Abstract
The NADase Sarm1 has emerged as an important modulator of programmed axonal degeneration over the past decade but it’s mode of activation within the cell is not clearly understood. Sarm1 is predominantly expressed in the neurons, kidney and liver but the non-neuronal regulation of Sarm1 remains relatively unexplored. Here we demonstrate that treatment of the human embryonic kidney cell line HEK293 cells with the mitochondrial complex I inhibitor rotenone, induced early loss of NAD+ that preceded induction of Sarm1, a primary mediator of rotenone induced cell death.
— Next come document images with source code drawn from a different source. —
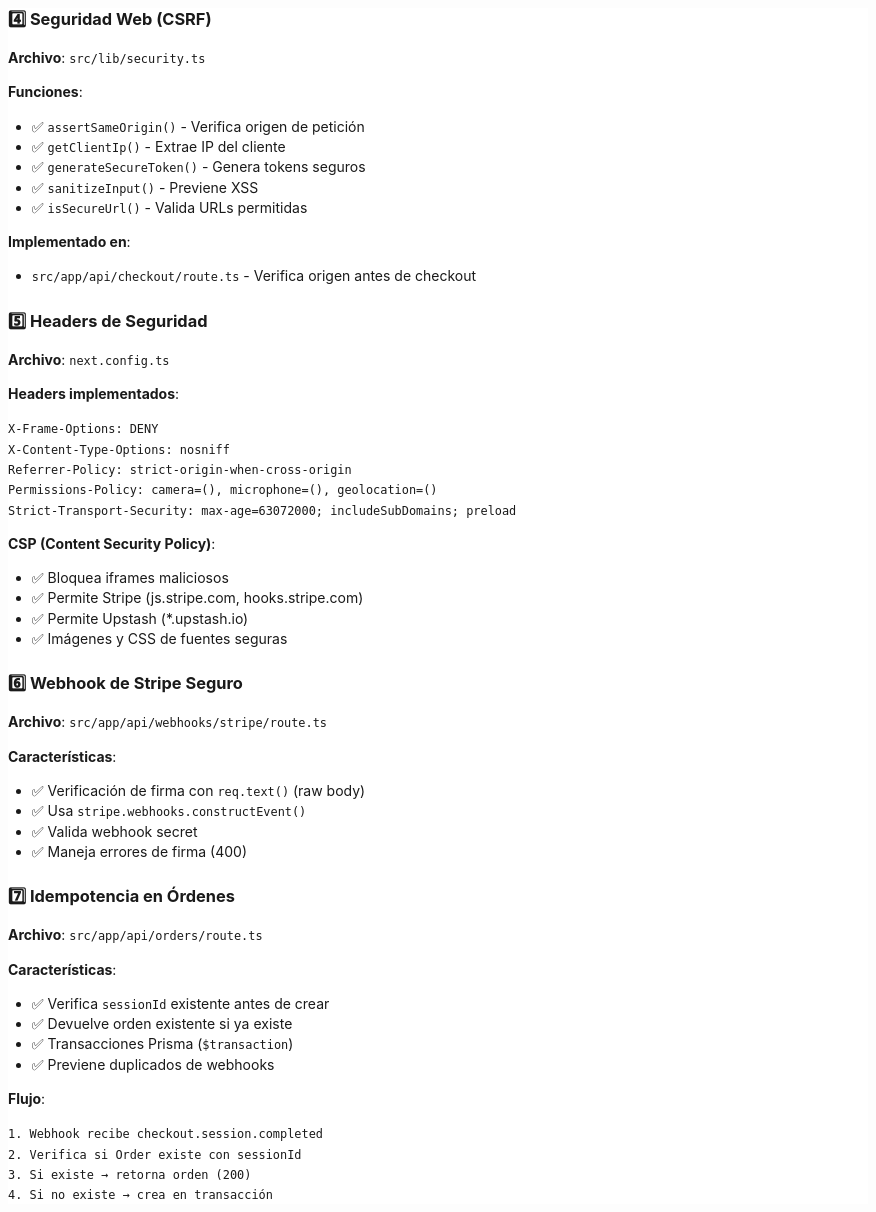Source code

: ### 4️⃣ **Seguridad Web (CSRF)**
**Archivo**: `src/lib/security.ts`

**Funciones**:
- ✅ `assertSameOrigin()` - Verifica origen de petición
- ✅ `getClientIp()` - Extrae IP del cliente
- ✅ `generateSecureToken()` - Genera tokens seguros
- ✅ `sanitizeInput()` - Previene XSS
- ✅ `isSecureUrl()` - Valida URLs permitidas

**Implementado en**:
- `src/app/api/checkout/route.ts` - Verifica origen antes de checkout

### 5️⃣ **Headers de Seguridad**
**Archivo**: `next.config.ts`

**Headers implementados**:
```http
X-Frame-Options: DENY
X-Content-Type-Options: nosniff
Referrer-Policy: strict-origin-when-cross-origin
Permissions-Policy: camera=(), microphone=(), geolocation=()
Strict-Transport-Security: max-age=63072000; includeSubDomains; preload
```

**CSP (Content Security Policy)**:
- ✅ Bloquea iframes maliciosos
- ✅ Permite Stripe (js.stripe.com, hooks.stripe.com)
- ✅ Permite Upstash (*.upstash.io)
- ✅ Imágenes y CSS de fuentes seguras

### 6️⃣ **Webhook de Stripe Seguro**
**Archivo**: `src/app/api/webhooks/stripe/route.ts`

**Características**:
- ✅ Verificación de firma con `req.text()` (raw body)
- ✅ Usa `stripe.webhooks.constructEvent()`
- ✅ Valida webhook secret
- ✅ Maneja errores de firma (400)

### 7️⃣ **Idempotencia en Órdenes**
**Archivo**: `src/app/api/orders/route.ts`

**Características**:
- ✅ Verifica `sessionId` existente antes de crear
- ✅ Devuelve orden existente si ya existe
- ✅ Transacciones Prisma (`$transaction`)
- ✅ Previene duplicados de webhooks

**Flujo**:
```
1. Webhook recibe checkout.session.completed
2. Verifica si Order existe con sessionId
3. Si existe → retorna orden (200)
4. Si no existe → crea en transacción
```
Interestingly, replenishing NAD+ levels by PARP inhibition, a major NAD+ consumer within the cell, not only restored mitochondrial homeostasis but also prevented subsequent Sarm1 induction by rotenone. These early changes were further marked by a distinct subcellular localization pattern of Sarm1 in the nucleus and the mitochondria that was accompanied by significantly reduced cell death. Taken together, our study provides the first preliminary evidence of temporal regulation of endogenous Sarm1 by fluctuating NAD+ levels induced by rotenone that may act as a “biological trigger” of Sarm1 activation. This also points towards an important understanding on how PARP inhibitors like PJ34 could be repurposed in the treatment of Sarm1 mediated mitochondrial deficiency disorders.
Competing Interest Statement
The authors have declared no competing interest.